Öğrenci Topluluğu ve Ders Notları

Öğrenciler Platformu

REKLAM ALANI

24 Ocak 2018 Çarşamba

Fransız Edebiyatı: VOLTAİRE (1694 - 1778)



VOLTAİRE (1694 - 1778)
Parisli bir noterin oğlu olan Voltaire, 18. yüzyılın önemli fikir adamı ve trajedi yazarıdır. Fransız edebiyatının romantik sanatçılarındandır. Paris Üniversitesi’nde hukuk okur. Ancak, o hukuku değil edebiyatı tercih eder ve kısa zamanda Paris’in tanınmış simalarından biri hâline gelir. Bu yıllarda Voltaire, hiciv dolu yazıları, siyasi ve toplumsal meselelere değinen şiirleriyle ilgi toplar. Ancak Voltaire, bu şiirlerden birinde Kral XV. Louis’i eleştirince kendisini hapishanede bulur. Özgürlüğünü ise başka bir şiirine borçludur Voltaire. Hapiste yazdığı “Le Henriade” adlı uzun şiiri sarayın beğenisini kazanınca serbest bırakılır.
Şiirleri ve hicivleriyle ünlenen Voltaire, 1717’de devlet adamlarıyla alay eden bir hicviye yazdığı için tekrar hapis cezasına çarptırılır.
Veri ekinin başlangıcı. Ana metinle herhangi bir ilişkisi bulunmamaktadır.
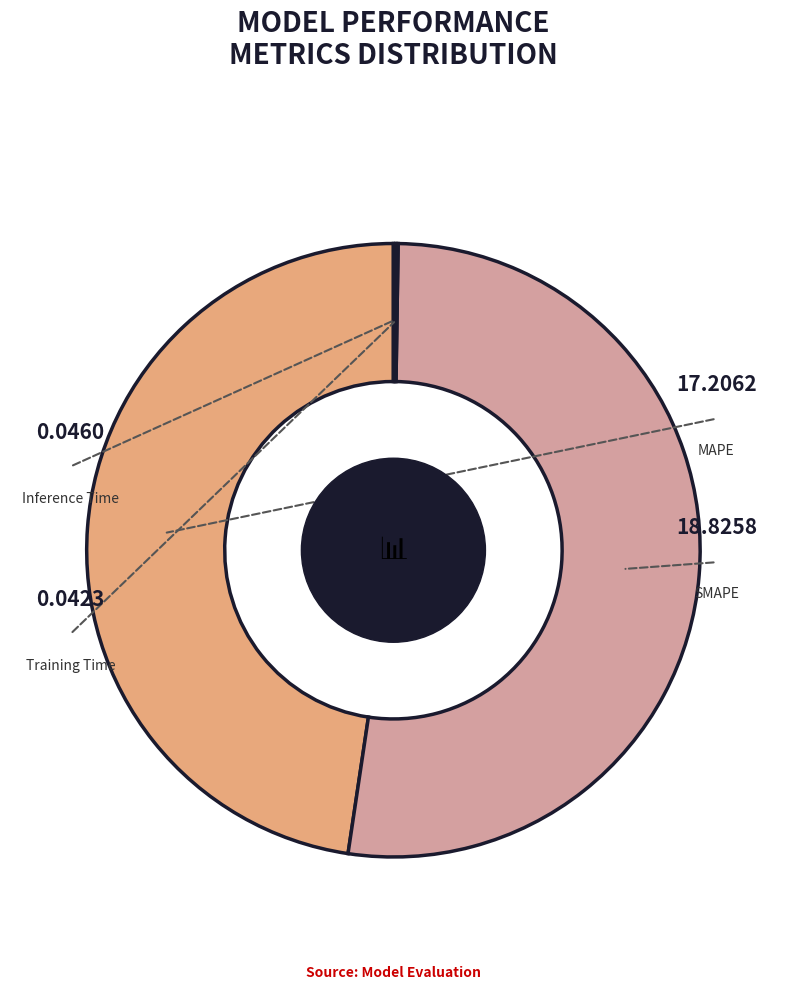

To the nearest percent, what is the average slice percentage?

25%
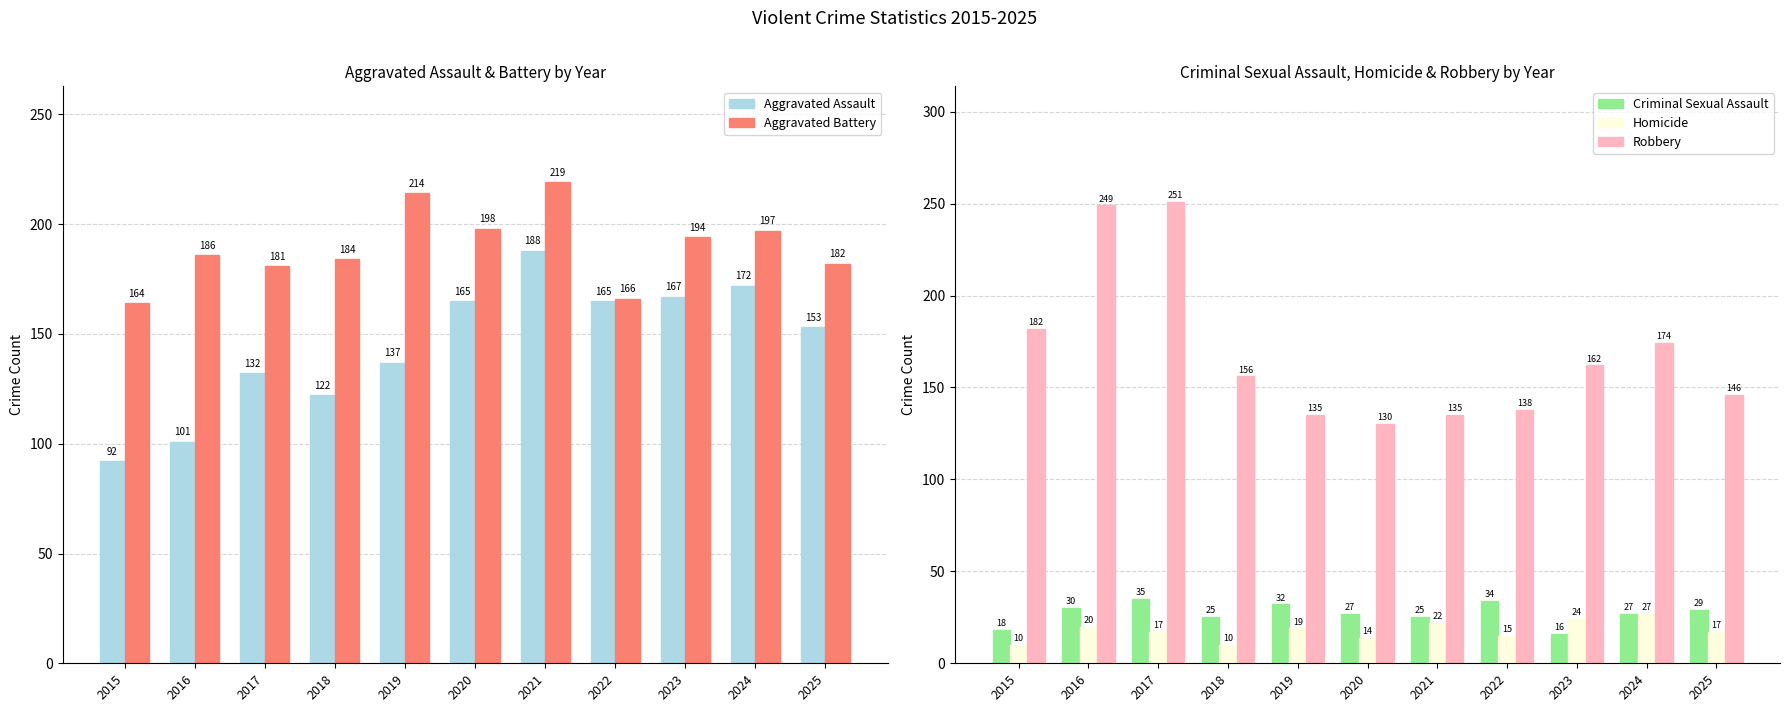

What is the value of the Aggravated Assault bar at the 10th from the left?

172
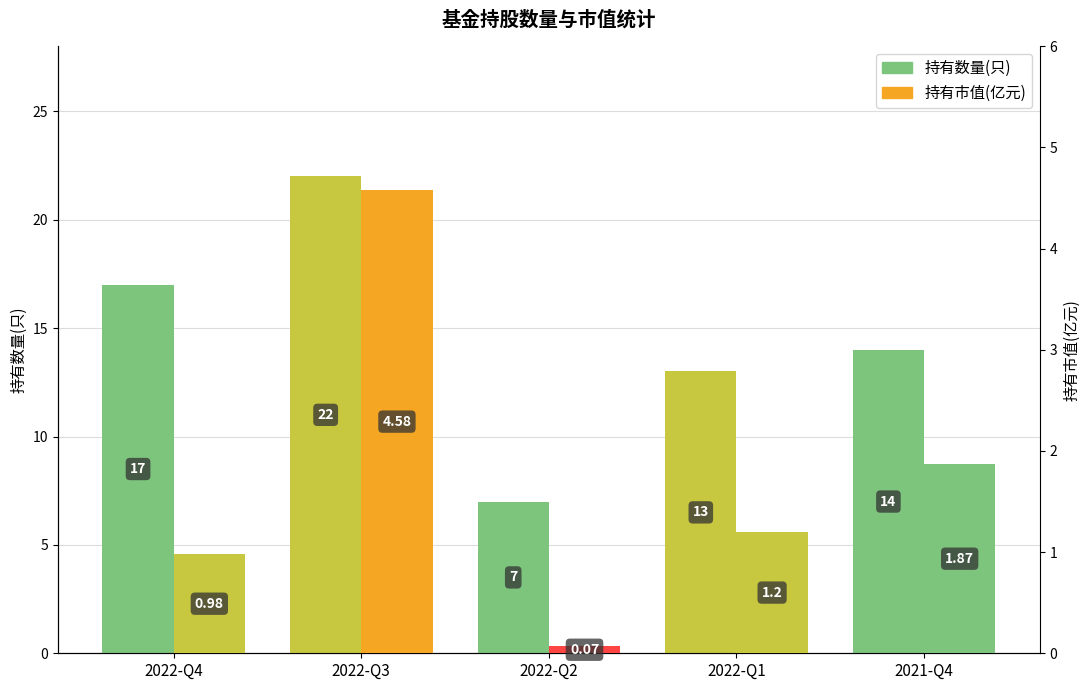

Is it true that 持有市值(亿元) equals 1.7 at 2022-Q1?

False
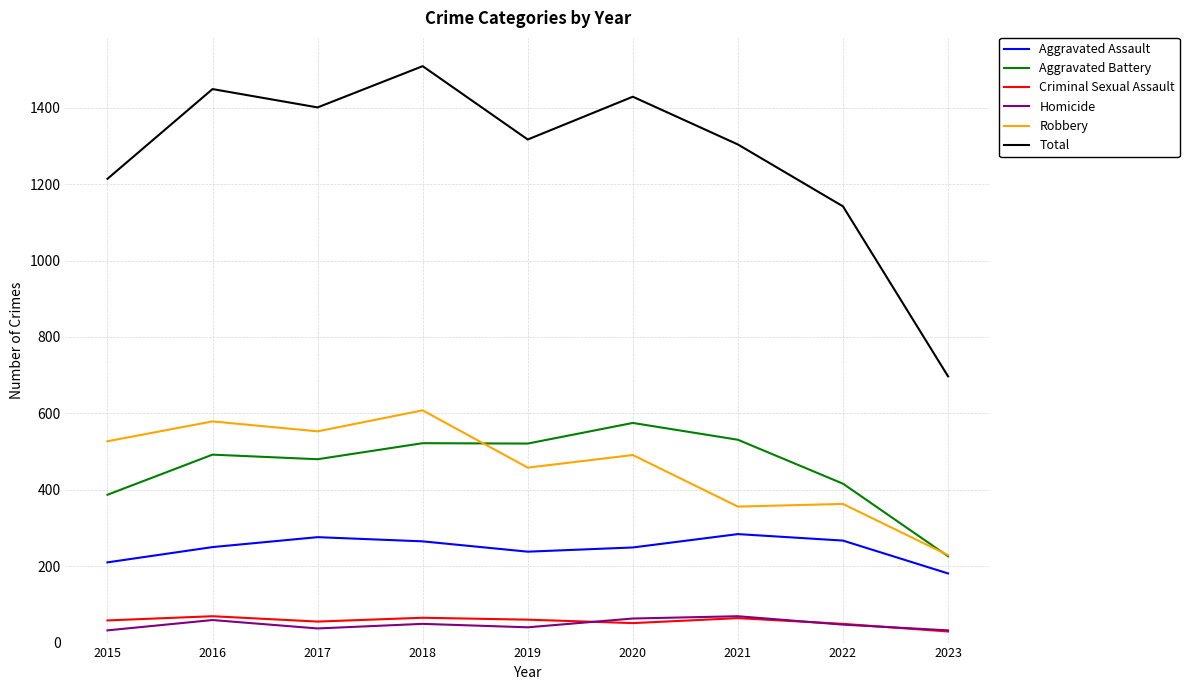

What is the difference between the maximum and minimum values in the Homicide series?

37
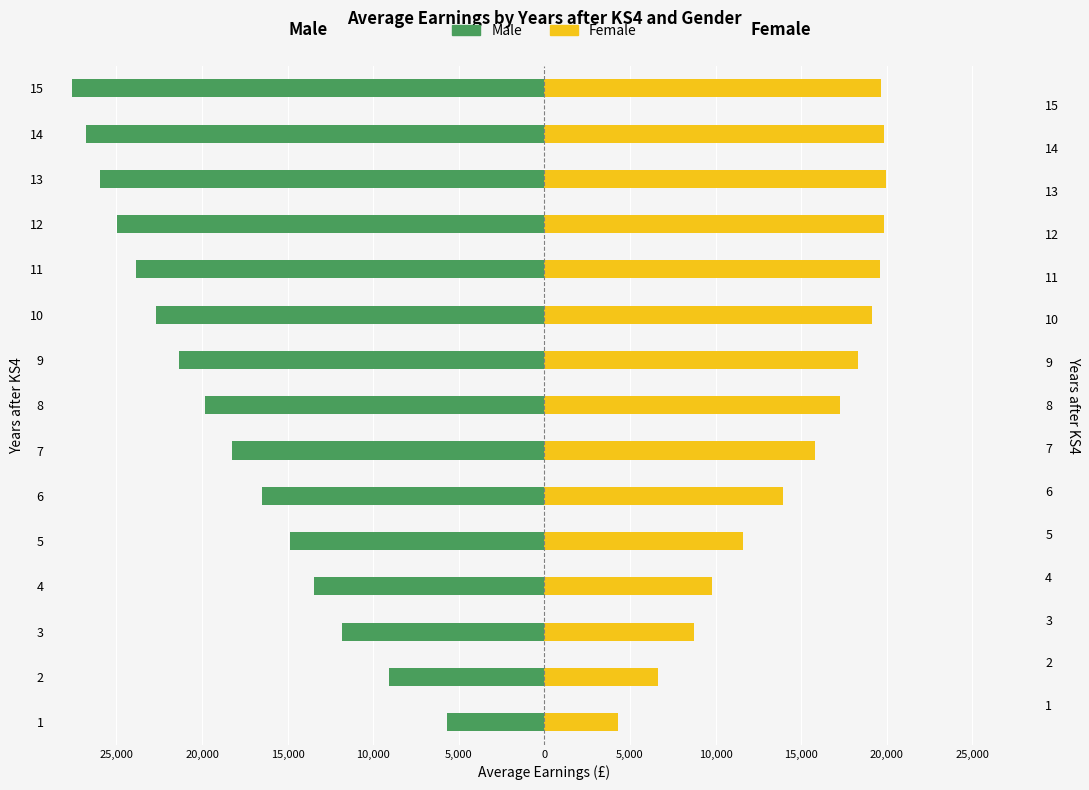

How many groups of bars are there?

15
Hapisteyken ilk piyesini yazar. Bu piyesin sahnelenmesinden sonra tanınmaya başlanır. 1726’da İngiltere’ye giden sanatçı, bu ülkedeki özgür ortamı çok sever. “İngiltere Mektupları” adlı eserinde bu komşu ülkedeki iyi yönetimi ve özgürlüğü anlatır. 1750’de Prusya kralının yanına gider. Bir trajedisinin gala gecesinde aşırı heyecana ve yorgunluğa kalbi dayanamayıp ölür.
Voltaire, edebiyat, felsefe ve tarih alanlarında eserler verir. Serbest düşüncelidir, özgürlüğü sever. Düşüncelerini eserlerinde çok açık ve anlaşılır bir biçimde anlatır. Fransız İhtilali’nin düşünsel yapısını oluşturan en önemli sanatçılardandır.

Eserleri:
Candide, Felsefe Sözlüğü, Hikâyeler

Candide 
Romanda oldukça karmaşık olaylar anlatılır. Romanda anlatılanlar Voltaire’in yaşadığı dönemde geçer. Öğretmeni Dr. Pangloss’un felsefi iyimserlik görüşlerinin etkisinde kalan Candide, Tronckh Baronu’nun yeğenidir. Baronun kızı Cunegonde’a aşık olduğu anlaşılınca şatodan kovulur. Dış dünyaya kapalı bir ortamda, iyi bir şekilde yetişen bu saf genç, gerçek hayatın acımasızlığıyla tanışacaktır artık. Önce Bulgar ordusuna alınır ve savaşa gider; vahşeti ve ölümü görünce dayanamaz kaçar. Sığındığı Hollanda’da öğretmeni Pangloss’la karşılaşır. Dilencilik yapan Pangloss’tan sevgilisi Cunegonde’un öldüğünü öğrenir. Birlikte Lizbon’a giderler. 1755 depremi ile Lizbon yıkılınca, engizisyon bunun sorumlusunun şehre gelen dinsizler olduğuna karar verir. Pangloss asılır, Candide ölesiye kırbaçlanır. Candide’i ölümden kurtaran, öldüğünü sandığı sevgilisi Cunegonde’dur. Ancak sevgilisi hem bir bankerin hem de Engizisyon Mahkemesi baş hakiminin metresidir. Candide iki adamı da öldürür, sevgilisiyle Arjantin’e kaçarlar. Orada da vali göz koyar Cunegonde’a. Candide yine kaçar. Bir sürü akıl almaz macera ve rastlantıdan sonra Hıristiyan dünyasını terk edip -uşağı Cacombo ile birlikte- İstanbul’a gelir. Ne gariptir ki öldüğünü gördüğü hocası Pangloss ve Arjantin’de bıraktığı sevgilisi Cunegonde de İstanbul’dadır. Hepsi yaşlanmış, Cunegonde huysuz ve çekilmez bir kadın hâline gelmiştir; ama Candide aldırmaz buna, evlenirler. İstanbul yakınlarında aldıkları bir çiftlikte huzur içinde yaşarlar. Candide için felsefe ve hayatın anlamı üzerindeki soyut tartışmalar anlamını yitirmiştir. Roman Candide’in “biz kendi bahçemizi işleyelim” sözleri ile son bulur.